Work task -
Copy out each line of the entries below in which the string "Right" appears.

Stored items from a collection
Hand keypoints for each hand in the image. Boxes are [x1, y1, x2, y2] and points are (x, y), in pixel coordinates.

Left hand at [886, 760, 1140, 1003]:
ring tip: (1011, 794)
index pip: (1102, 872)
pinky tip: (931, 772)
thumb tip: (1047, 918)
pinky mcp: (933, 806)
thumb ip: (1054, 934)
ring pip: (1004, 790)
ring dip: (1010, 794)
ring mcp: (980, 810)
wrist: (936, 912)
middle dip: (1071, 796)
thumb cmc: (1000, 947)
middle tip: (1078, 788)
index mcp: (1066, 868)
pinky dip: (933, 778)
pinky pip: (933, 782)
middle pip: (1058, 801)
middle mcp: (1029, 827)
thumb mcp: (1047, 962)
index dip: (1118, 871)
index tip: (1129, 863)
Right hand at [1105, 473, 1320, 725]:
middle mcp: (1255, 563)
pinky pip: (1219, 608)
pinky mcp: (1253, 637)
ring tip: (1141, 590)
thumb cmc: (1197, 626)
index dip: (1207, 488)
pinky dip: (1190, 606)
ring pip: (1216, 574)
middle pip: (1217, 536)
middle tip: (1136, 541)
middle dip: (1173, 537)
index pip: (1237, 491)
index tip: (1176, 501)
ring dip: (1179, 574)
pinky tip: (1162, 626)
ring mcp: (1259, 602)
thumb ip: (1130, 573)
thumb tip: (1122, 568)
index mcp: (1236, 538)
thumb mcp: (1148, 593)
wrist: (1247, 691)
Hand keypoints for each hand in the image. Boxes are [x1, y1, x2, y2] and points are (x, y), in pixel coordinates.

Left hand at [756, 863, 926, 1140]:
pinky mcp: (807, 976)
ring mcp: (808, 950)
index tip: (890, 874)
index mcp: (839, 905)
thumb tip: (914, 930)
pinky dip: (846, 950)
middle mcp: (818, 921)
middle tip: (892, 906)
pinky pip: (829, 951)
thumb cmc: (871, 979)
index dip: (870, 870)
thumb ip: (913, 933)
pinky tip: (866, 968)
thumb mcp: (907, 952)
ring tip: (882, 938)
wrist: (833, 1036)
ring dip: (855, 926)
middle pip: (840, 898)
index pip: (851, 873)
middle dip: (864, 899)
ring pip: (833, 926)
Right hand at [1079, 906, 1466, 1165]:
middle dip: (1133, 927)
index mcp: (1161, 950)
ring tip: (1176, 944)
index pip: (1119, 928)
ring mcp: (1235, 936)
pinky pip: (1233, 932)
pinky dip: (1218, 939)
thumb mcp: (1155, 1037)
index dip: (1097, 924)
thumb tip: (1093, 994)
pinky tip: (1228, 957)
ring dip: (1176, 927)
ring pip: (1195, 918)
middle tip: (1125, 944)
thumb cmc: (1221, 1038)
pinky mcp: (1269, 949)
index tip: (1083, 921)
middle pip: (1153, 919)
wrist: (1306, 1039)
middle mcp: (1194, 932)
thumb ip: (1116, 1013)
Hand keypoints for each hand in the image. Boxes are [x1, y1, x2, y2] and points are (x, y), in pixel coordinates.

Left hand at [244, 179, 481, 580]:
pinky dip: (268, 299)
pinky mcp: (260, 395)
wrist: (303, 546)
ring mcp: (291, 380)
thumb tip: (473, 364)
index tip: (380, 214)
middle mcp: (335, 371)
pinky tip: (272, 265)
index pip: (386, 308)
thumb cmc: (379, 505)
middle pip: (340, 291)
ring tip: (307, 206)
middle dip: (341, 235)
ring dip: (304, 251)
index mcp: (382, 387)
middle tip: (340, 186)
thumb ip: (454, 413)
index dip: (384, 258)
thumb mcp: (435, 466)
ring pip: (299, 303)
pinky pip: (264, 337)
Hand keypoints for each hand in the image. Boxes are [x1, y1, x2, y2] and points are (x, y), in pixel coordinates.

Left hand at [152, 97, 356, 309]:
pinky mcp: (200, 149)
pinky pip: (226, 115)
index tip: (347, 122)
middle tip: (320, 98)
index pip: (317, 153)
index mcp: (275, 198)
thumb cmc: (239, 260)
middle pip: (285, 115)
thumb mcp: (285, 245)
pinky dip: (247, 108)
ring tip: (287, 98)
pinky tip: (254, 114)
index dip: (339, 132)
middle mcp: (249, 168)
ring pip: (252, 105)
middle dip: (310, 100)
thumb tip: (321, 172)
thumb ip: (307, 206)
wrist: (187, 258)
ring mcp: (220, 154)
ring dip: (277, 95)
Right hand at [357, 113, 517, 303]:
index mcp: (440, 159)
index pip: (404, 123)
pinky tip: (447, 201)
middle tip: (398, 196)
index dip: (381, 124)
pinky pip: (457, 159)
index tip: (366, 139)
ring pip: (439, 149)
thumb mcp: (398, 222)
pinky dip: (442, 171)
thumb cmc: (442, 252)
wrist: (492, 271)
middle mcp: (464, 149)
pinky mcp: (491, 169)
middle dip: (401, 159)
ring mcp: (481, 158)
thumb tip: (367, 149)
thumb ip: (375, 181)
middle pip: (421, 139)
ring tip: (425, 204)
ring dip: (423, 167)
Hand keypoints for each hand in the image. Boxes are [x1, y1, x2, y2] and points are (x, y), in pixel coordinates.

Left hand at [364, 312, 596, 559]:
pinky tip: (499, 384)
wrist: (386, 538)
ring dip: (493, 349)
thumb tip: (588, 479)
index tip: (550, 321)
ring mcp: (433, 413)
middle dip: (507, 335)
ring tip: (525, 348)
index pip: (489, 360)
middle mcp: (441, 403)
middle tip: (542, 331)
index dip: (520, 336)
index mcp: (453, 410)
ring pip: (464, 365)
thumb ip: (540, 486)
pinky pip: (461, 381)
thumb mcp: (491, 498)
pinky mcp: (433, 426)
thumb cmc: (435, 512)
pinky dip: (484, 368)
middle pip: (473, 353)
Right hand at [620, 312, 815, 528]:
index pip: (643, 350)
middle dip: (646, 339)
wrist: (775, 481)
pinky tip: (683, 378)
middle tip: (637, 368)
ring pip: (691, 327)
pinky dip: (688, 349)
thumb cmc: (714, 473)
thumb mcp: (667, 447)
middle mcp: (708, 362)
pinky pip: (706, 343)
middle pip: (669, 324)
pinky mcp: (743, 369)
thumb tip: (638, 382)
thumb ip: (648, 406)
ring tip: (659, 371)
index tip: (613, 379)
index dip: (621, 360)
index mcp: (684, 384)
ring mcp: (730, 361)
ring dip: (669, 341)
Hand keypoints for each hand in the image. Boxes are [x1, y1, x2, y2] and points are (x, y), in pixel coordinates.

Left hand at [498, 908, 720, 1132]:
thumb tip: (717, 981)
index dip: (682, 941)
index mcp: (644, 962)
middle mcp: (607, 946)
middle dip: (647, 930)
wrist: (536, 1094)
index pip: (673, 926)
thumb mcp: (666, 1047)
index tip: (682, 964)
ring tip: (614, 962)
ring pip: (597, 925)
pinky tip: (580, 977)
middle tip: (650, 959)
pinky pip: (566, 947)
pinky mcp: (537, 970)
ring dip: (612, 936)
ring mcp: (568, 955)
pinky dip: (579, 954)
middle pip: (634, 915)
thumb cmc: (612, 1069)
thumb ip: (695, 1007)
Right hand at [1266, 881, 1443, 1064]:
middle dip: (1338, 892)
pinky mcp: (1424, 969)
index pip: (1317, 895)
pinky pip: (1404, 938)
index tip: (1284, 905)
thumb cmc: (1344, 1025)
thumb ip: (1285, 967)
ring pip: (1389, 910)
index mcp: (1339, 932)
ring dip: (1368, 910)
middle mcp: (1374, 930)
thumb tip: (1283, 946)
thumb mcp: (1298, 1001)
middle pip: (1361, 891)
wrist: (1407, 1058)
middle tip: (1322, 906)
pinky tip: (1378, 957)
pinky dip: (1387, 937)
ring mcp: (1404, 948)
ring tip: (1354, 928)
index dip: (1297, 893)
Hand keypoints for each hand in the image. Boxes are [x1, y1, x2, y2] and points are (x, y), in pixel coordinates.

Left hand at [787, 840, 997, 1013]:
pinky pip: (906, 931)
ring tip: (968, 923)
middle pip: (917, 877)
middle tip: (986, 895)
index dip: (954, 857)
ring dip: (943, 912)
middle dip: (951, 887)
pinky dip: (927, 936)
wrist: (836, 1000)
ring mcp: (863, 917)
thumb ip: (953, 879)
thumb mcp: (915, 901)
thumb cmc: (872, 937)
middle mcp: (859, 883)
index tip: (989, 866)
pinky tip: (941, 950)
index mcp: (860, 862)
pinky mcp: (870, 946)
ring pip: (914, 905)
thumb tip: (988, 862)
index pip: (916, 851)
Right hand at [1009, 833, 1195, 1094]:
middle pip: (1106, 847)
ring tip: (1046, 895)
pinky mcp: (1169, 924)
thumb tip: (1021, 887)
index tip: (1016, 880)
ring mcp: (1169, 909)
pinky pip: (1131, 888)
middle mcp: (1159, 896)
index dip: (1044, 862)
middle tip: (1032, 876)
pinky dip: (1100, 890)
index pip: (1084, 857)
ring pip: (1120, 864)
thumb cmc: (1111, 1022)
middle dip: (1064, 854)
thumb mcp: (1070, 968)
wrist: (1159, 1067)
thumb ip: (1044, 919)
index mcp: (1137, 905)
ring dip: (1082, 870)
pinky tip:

Solution to the exercise -
Right hand at [1105, 473, 1320, 725]:
Right hand at [1079, 906, 1466, 1165]:
Right hand at [357, 113, 517, 303]:
Right hand at [620, 312, 815, 528]:
Right hand at [1266, 881, 1443, 1064]:
Right hand at [1009, 833, 1195, 1094]:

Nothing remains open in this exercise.